UK economy expected to deliver significant growth in 2014.
By Kate Doherty
There will be less demand for gold as a safe haven investment as the economy continues to recover, according to Lloyds Bank director of international macroeconomics Jeavon Lolay who was speaking at the Company of Master Jewellers’ (CMJ) UK Jewellery Conference.
Lolay explained that global risks are continuing to impact an economy that is finally recovering but said that significant growth of the UK economy is forecast for 2014.
At the event Lolay delivered mixed news about the state of the global and UK economy and what that means for public spending.
Additionally, Lolay associated poor performances of gold with less safe haven demand. He said that holding gold has become too expensive for investors who are now seeking return and equity from their investments.
"Just like other safe haven investments, gold is now not so strong as an investment safe haven," he confirmed. It has been well documented that the price of gold crashed in the first part of 2013 but recovered in late June.
Lolay went on to explain that the recovery of the economy is finally underway and that now the challenge is to sustain the improvement in overall business and global confidence. While he pointed out that financially 2013 hasn’t been a huge improvement on 2012, the forecast for 2014 is much better, particularly for the UK.

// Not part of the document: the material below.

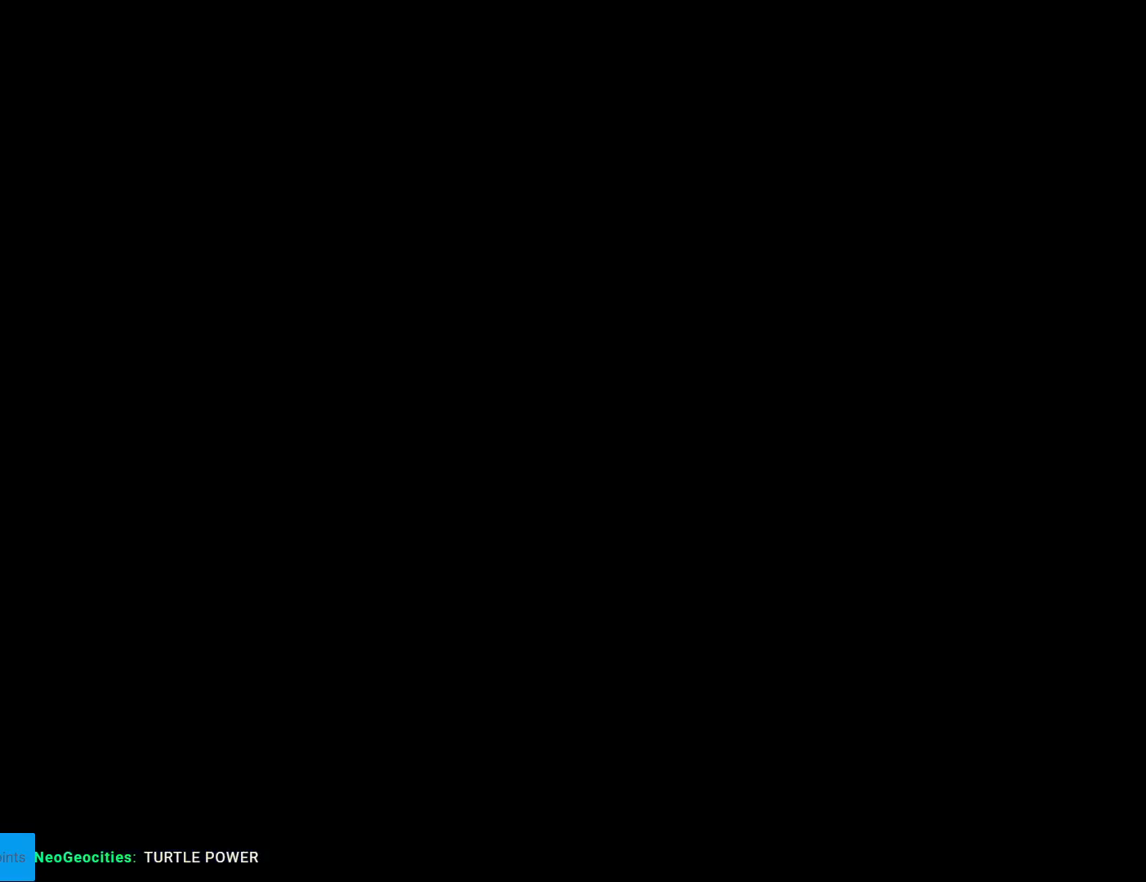
{"buttons": [], "events": []}
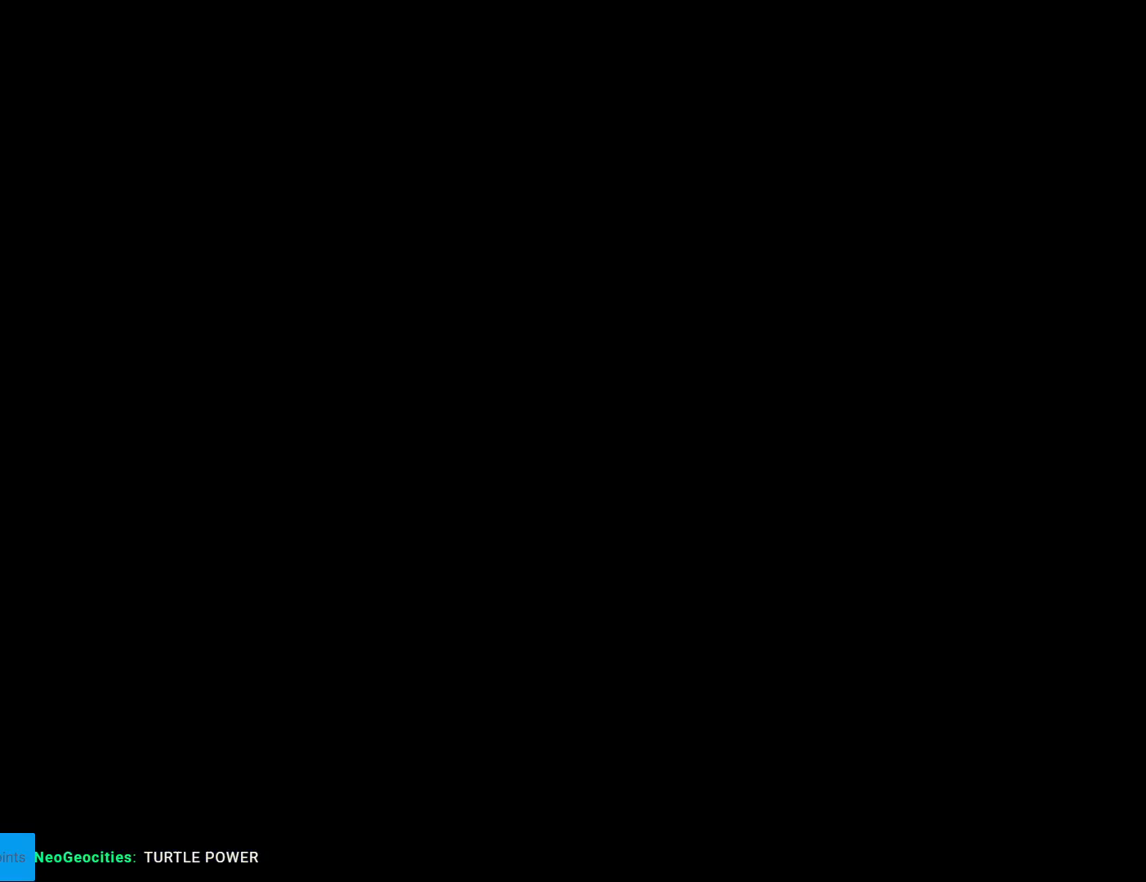
{"buttons": [], "events": []}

He said: "The UK has been remarkable in terms of turnaround. At the start of the year we were talking about the possibility of a triple-dip recession and now it turns out we didn’t even have a double dip."
Lolay said that he is confident of a 0.8% to 1% GDP growth in the next few weeks. He added that in terms of growth going forward the signs are strong for the UK, stating that for the last eight consecutive quarters household spend has grown.

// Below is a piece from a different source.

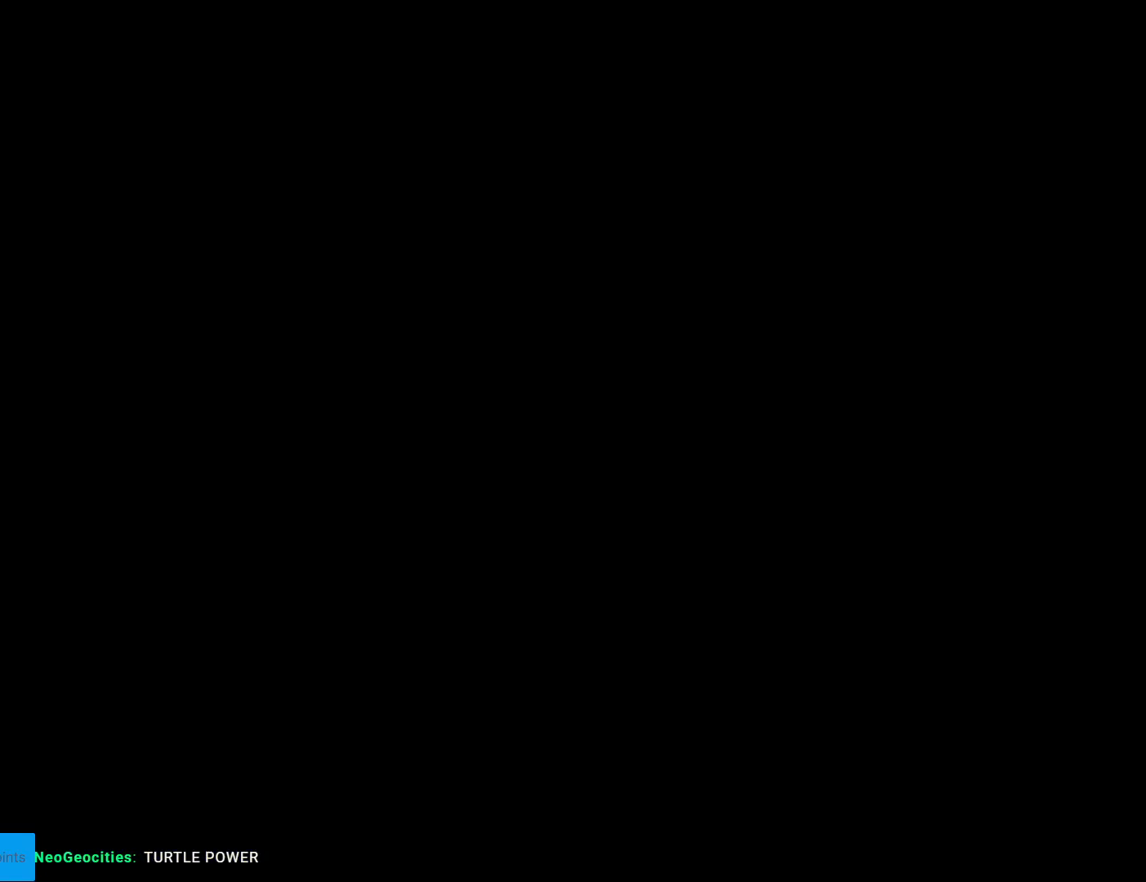
{"buttons": ["X"], "events": [[134, "X", "down"]]}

"Confidence in the UK economy exists in consumers holding it up and companies investing," he said. "We are seeing a very positive outlook for the UK compared to the rest of the world. We are seeing that in a pick up of interest rate expectations."
Lolay highlighted ongoing signifiant global risks to the economy such as Middle East tensions and oil prices, rising political and fiscal risk in the Euro area and the likely deflation of the Chinese credit bubble. He said: "There’s an awful lot of catching up to do from the financial crisis. Emerging economies benefited more from the economic turmoil than developed."